Google admits employees listen to recorded conversations after leaked audio

Google admits employees listen to recorded conversations after leaked audio
Google said it would take action against the employee who leaked thousands of audio files captured by the company's smart home assistants. Credit:Google

Google has acknowledged that its employees are given access to recordings made by its smart home devices in users' homes which are later sent to the company, in a statement published by the tech company on Thursday.

The company's statement comes after an anonymous employee leaked thousands of audio fragments to VRT news, some of which had been recorded in the homes of people in Flanders, and 153 of which had been recorded without the users' consent.

In its blog, the company said that its Google Assistant stored the fragments and that language experts were hired to review them "as part of [the company's] work to develop speech technology for more languages."

While the company said that the audio fragments are stripped of any account information as part of the review process, VRT was able to use the leaked snippets to track down users and playback audio recorded in their homes.

The company further said that users could turn off the setting for the storage of the audio, adding that the assistants only "sent audio to Google" when users interacted directly with them.

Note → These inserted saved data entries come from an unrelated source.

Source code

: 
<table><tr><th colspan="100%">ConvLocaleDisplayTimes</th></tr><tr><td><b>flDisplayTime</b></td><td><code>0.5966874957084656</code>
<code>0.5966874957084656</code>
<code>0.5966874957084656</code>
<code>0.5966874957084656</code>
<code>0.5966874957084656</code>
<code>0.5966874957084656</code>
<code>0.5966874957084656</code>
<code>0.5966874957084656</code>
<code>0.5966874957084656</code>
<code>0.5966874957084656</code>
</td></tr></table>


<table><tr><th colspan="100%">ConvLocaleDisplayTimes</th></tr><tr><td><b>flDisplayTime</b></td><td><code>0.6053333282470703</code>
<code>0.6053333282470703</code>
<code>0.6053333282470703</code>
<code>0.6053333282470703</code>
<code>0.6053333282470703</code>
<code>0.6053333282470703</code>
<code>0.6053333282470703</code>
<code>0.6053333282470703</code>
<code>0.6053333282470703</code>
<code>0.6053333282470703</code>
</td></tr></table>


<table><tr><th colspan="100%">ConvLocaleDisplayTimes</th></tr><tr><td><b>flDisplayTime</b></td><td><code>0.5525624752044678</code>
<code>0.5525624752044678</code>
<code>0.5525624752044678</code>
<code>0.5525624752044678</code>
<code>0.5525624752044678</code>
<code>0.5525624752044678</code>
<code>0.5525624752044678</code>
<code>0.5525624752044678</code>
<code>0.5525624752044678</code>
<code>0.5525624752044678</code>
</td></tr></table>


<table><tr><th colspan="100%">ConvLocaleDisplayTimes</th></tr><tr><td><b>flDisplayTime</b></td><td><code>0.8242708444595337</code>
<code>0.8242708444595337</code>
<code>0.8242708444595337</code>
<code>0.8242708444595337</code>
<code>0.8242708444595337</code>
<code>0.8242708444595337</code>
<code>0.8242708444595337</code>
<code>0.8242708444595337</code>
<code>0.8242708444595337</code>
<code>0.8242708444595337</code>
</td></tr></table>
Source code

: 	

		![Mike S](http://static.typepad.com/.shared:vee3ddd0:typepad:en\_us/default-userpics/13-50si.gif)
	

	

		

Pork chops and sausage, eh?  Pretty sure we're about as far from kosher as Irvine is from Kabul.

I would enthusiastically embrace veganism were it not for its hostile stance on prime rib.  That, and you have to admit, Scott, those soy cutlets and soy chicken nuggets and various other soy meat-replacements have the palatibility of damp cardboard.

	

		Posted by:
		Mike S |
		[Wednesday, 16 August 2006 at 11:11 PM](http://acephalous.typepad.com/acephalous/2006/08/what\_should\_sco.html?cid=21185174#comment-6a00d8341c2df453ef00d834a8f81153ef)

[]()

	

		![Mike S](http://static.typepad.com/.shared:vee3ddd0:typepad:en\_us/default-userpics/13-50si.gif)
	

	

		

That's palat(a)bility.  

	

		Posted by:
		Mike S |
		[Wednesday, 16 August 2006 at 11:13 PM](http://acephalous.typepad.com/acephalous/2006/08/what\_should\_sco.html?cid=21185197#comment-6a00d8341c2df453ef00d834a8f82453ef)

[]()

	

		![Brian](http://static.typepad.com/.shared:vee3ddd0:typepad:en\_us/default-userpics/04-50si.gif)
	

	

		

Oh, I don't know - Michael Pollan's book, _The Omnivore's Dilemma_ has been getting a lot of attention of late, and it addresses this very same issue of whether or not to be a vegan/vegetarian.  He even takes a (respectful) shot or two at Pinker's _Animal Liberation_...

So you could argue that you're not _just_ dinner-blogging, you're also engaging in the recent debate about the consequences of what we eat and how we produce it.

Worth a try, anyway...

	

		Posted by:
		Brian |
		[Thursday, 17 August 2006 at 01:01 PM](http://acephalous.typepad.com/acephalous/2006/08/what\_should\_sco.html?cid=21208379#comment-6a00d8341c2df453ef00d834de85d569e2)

"Rarely, devices that have the Google Assistant built-in may experience what we call a 'false accept,'" the statement read, referring to instances when the smart speakers turned on without being prompted to.

"We have a number of protections in place to prevent false accepts from occurring in your home," the statement said.

The company said that it would take action against the employee that leaked the audio files to the Dutch-speaking news site for violating the company's "data security policies."